3.3.2 Replication dataset - Knight ADRC
In line with the ADNI-ADS results, we observed a consistent pattern of higher proportion of regional abnormal deviations with increased dementia severity (Figure 3B). Additionally, we observed similar regional patterns of abnormal deviations across all three modalities. Specifically, the highest proportion of abnormal deviations was observed for the same regions in both datasets, i.e., hippocampal and temporal regions for MRI, frontal regions and precuneus for amyloid, and temporal and parietal regions for tau (Figure 3B) However, a lower proportion or regional abnormal deviations was observed for the mild or more severe dementia group in ADRC-ADS compared to the corresponding group in ADNI-ADS. This is likely due to the smaller sample size for this group (n = 7) in ADRC-ADS (Figure 3B).

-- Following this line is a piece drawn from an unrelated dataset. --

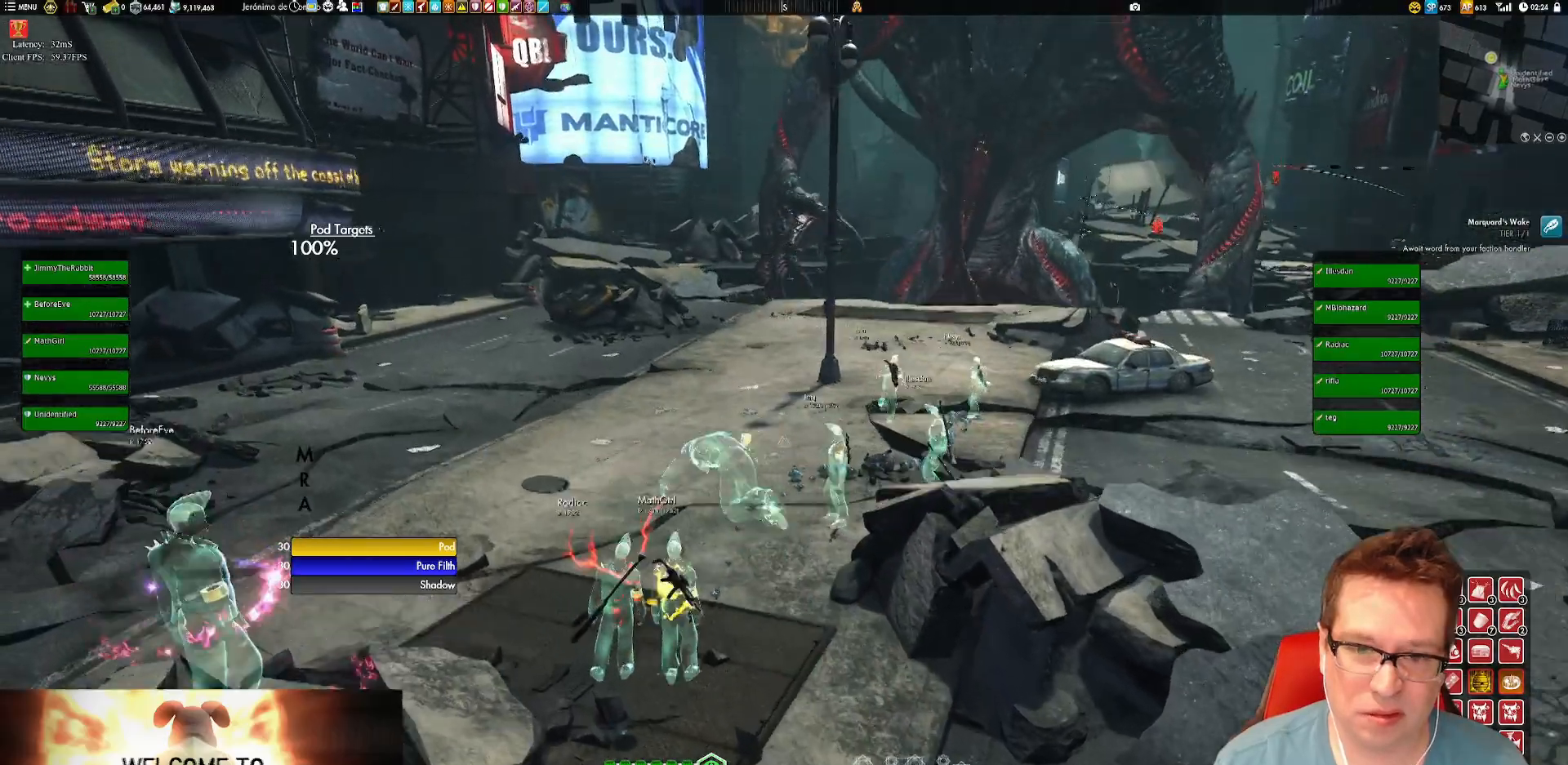
{"buttons": [], "left_stick": "center", "right_stick": "down-right", "events": [[250, "right_stick", "down-right"]]}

3.4 ADS individuals with more severe dementia are more heterogenous compared to individuals with less dementia
3.4.1 Discovery dataset - ADNI
The distribution of Hamming distance calculated for all modalities (hamming_all) showed greater within-group heterogeneity (dissimilarity) for ADNI-ADS individuals at progressive stages of dementia (Figure 4A). The median Hamming distance (hamming_all) significantly differed between groups overall (p < 0.001). Pairwise comparisons in median hamming distance (Tukey post-hoc) were all significant (p < 0.001) except between the very mild dementia and the mild or more severe dementia group. Specifically, the Hamming distance was the highest in individuals with mild or more severe dementia (median 62, IQR 39, 95% CI 60.3–63.8), followed by the very mild dementia group (median 56, IQR 34, 95% CI 58.1–59.3) and the preclinical AD (CDR = 0) group (median 47, IQR 30, 95% CI 49.2–50.1) (Figure 4A). The lowest Hamming distance was observed in the CU group (ADNI-CU-test; median 5, IQR 6, 95% CI 8.4–10.7). For Hamming distance variants calculated using a single modality, we observed the same pattern of higher dissimilarity for ADS patients at progressive stages of dementia (Figure S2A). Within each clinical group, MRI showed the highest within-group heterogeneity in spatial patterns of abnormal deviations, followed by tau and amyloid (Figure S2A).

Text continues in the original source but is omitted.